Wer auf einen Rosenkrieg verzichtet, spart viel Geld. Wenn eine Ehe in die Brüche geht, kostet das nicht nur Nerven, sondern auch Geld - vor allem, wenn kein Ehevertrag existiert und alles erst vor Gericht erstritten werden muss. Immerhin: Wer sich einvernehmlich trennt, kann manchen Tausender für Anwälte und Gerichtskosten sparen.
Auch bei einer einverständlichen Scheidung kann das Ehepaar nicht auf einen Anwalt verzichten. Der Scheidungsantrag vor Gericht muss von einem Anwalt gestellt werden. Die Kosten berechnen sich nach dem Nettoeinkommen der Ehepartner beziehungsweise dem Streitwert. Ein Ehepaar mit zwei Kindern und einem monatlichen Nettoeinkommen von 3500 Euro ohne Vermögen muss an Anwalts- und Gerichtskosten knapp 2000 Euro bezahlen. Deutlich teurer wird die Scheidung, wenn jeder Ehepartner einen eigenen Anwalt beauftragt. Da sich der Streitwert mit jeder strittigen Position (Unterhaltszahlungen für Frau und Kinder, Versorgungs- und Zugewinnausgleich, Hausrataufteilung) erhöht, kostet die Scheidung das Paar schnell das zwei- bis dreifache.
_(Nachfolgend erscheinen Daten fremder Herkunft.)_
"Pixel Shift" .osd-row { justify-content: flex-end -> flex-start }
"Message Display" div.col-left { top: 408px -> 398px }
Ein Streit vor Gericht kann teuer werden. Einigung spart Geld. Auch Mediatoren können helfen, damit die Ehepartner in strittigen Punkten zu einvernehmlichen Lösungen gelangen. Der Mediator ist neutral und vertritt nicht den Standpunkt einer Partei. Er versucht vielmehr, zwischen den scheidenden Partnern zu vermitteln. Am Ende der Mediation sollte ein Vertrag aufgesetzt werden, der die Vereinbarungen festhält und gegebenenfalls notariell beglaubigt wird. Damit kann ein Anwalt vor Gericht die Scheidung beantragen.

Samstag, 8. März 2008

Mediationsseminar für Bauherren, Architekten & Gutachter


Wir hören und lesen es täglich in allen Medien, die Konflikte zwischen Bauherren, Bauträgern, Bauunternehmen, Architekten und Bauingenieuren nehmen konstant zu. Konfliktpotenzial liegt praktisch in jedem Bauvorhaben und die Tatsache, dass es dabei meistens um sehr viel Geld geht, lässt den Gang zum Gericht leichter von der Hand gehen.
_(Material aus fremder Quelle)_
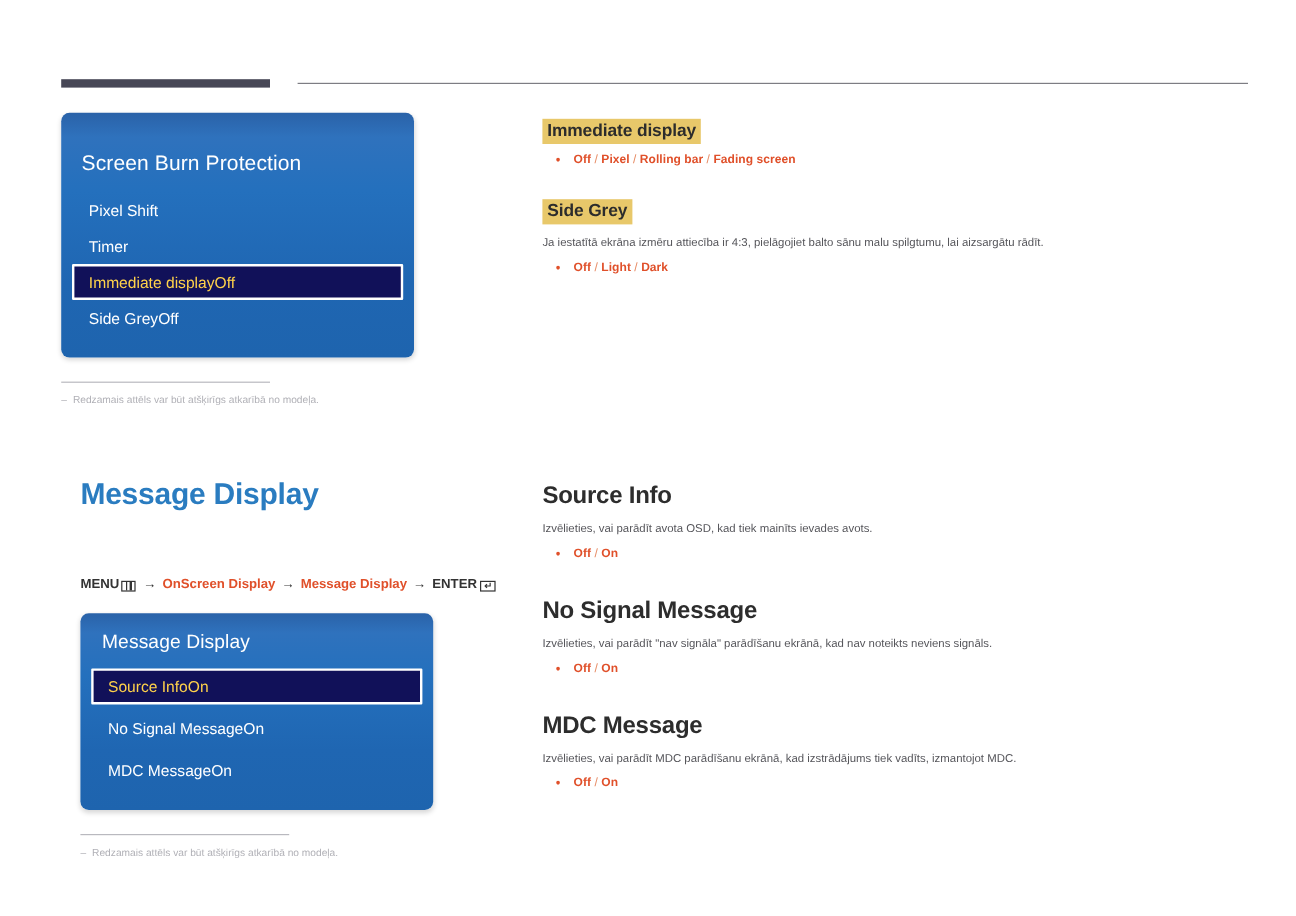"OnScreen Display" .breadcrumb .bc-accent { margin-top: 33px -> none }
Dieser Weg ist oft ein steiniger und zeitaufwendiger zugleich. Allein einen Termin bei Gericht zu bekommen kann sich über Jahre ziehen. In diesem Zeitraum leidet ein halbfertiger Bau, oft wird er seitens des Gerichts still gelegt.
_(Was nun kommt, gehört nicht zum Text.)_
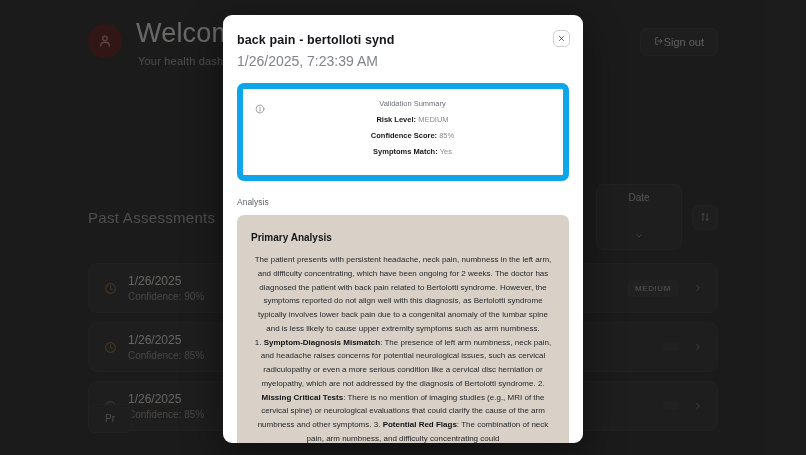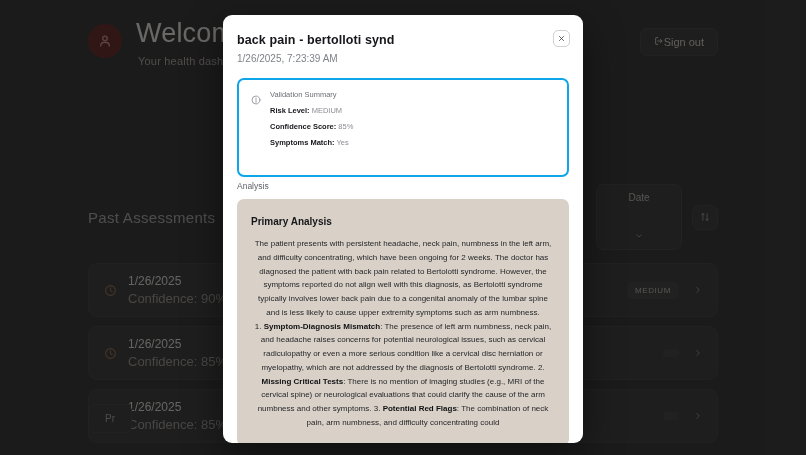"1/26/2025, 7:23:39 AM" .modal-time { font-size: 10px -> 14px }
Ein privater Bauherr muss schon sehr langen Atem und hohe Liquidität besitzen um diesen Zustand unbeschadet zu überstehen.
Nicht selten kommt es vor, dass die ausführenden Firmen Konkurs anmelden und unter anderem Namen wieder eröffnen. Die Greifbarkeit für den Bauherren scheint dann aussichtslos.
Auf der anderen Seite gibt es aber auch Bauherren, die die Zahlungen gegenüber der ausführenden Firma verschleppen. Ein kleiner Handwerksbetrieb geht mit hohen Beträgen in Vorleistung. Sollte er seinen Verpflichtungen, nicht zuletzt gegen seine eigenen Mitarbeiter, nicht nachkommen, kann das auch für ihn das Aus bedeuten.
Ein reibungsloser Ablauf eines Bauvorhabens ist also für alle Beteiligten existenziell. Selbst wenn kurzfristig ein Gerichtstermin anberaumt wird, stellt sich immer noch die Frage, wie die Richter entscheiden werden. In der Regel haben Sie einen Gewinner, aber auch einen Verlierer. Mit Blick auf die Zukunft, denn das Haus muss ja noch fertig gestellt werden, stellt sich die Frage, ob ein künftiges Miteinander fruchtbar sein kann?
Um diese Situationen eindämmen, am besten völlig vermeiden zu helfen, wurde das „KABA-Seminar“ (Konfliktlösung am Bau) entwickelt.